# My 87 Stanza won't start



## Rustin99 (Jan 11, 2005)

I have an 87 Nissan Stanza GXE...automatic

My issues with it are the damn thing not starting...It ran fine, until I parked itr because I got a new truck...Now when I try to start it, it floods the engine too fast, you can smell alot of gas...here's what I have done.

new plugs, wires, cap, roter, drained gas tank,toyed with distributor... used octane booster, and still nothing I need some ideas I am exhausted of ideas....all it does is pretend like its gonna start.
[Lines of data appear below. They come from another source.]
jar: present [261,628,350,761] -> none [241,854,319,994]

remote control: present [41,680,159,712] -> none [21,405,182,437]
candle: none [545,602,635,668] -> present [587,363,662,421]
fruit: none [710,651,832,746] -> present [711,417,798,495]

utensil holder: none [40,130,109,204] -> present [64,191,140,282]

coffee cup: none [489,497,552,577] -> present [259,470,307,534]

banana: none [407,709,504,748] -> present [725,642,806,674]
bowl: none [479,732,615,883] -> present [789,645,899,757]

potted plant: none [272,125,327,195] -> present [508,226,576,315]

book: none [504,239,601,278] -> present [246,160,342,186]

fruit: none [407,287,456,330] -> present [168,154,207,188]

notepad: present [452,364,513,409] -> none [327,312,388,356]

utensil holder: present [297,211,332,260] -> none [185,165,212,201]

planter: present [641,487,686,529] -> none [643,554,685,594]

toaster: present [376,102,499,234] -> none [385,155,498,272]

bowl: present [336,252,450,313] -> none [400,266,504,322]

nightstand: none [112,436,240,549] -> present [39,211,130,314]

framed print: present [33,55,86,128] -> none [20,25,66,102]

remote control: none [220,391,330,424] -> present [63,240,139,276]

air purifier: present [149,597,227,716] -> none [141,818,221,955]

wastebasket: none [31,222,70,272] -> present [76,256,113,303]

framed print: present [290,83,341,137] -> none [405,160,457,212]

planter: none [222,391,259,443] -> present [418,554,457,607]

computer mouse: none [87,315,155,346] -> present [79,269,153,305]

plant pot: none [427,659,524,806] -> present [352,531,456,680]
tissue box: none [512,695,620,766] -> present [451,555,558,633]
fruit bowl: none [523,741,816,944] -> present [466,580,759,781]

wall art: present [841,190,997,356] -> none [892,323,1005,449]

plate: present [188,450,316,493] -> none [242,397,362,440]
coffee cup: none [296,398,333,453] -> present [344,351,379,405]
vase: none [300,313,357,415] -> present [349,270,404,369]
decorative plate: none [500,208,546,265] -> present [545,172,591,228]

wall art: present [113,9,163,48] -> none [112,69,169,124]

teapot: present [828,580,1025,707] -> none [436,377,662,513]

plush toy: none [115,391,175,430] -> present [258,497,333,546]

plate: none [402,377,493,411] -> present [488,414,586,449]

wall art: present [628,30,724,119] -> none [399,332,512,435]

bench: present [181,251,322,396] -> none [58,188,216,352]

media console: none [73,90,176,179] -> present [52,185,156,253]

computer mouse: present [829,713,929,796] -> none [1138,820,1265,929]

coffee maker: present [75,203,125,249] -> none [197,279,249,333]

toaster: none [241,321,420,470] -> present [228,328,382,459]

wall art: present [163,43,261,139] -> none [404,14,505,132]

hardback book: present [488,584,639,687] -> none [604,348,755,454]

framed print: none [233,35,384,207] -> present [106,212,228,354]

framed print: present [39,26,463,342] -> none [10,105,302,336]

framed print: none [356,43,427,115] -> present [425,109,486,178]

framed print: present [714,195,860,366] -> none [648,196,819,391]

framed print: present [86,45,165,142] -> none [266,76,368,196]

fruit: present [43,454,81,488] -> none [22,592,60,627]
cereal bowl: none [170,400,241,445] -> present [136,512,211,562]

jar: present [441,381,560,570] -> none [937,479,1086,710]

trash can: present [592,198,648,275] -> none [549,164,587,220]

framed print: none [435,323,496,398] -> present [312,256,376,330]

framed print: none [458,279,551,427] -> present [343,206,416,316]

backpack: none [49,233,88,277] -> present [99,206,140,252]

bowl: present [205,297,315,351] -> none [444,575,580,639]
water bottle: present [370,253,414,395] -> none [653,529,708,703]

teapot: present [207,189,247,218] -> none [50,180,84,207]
Any help would be greatly appreciated
AIM me at Souparus99


----------



## KA24Tech (Feb 2, 2004)

I don't think it is fuel, I think it is a problem with ignition. Pull a spark plug out and with plug wire attached ground the plug, then pull the fuel injection fuse and crank the engine. Watch the plug for the spark. If no spark, the CA20 has the same problems with it that the later KA24 has. So look inside the distributor for oil which interferes with the operation of the cam angle sensor. Try to spray it out with electrical parts and contact cleaner.
Start there and let me know what you find.

Troy


----------



## Rustin99 (Jan 11, 2005)

It gets spark just fine, I shocked my buddy with it... I am going to check the distributor this weekend and pull all plugs, pull thw fuse for the fuel pump and crank it over a few times, clean the pins on the ecu and see what happens...


----------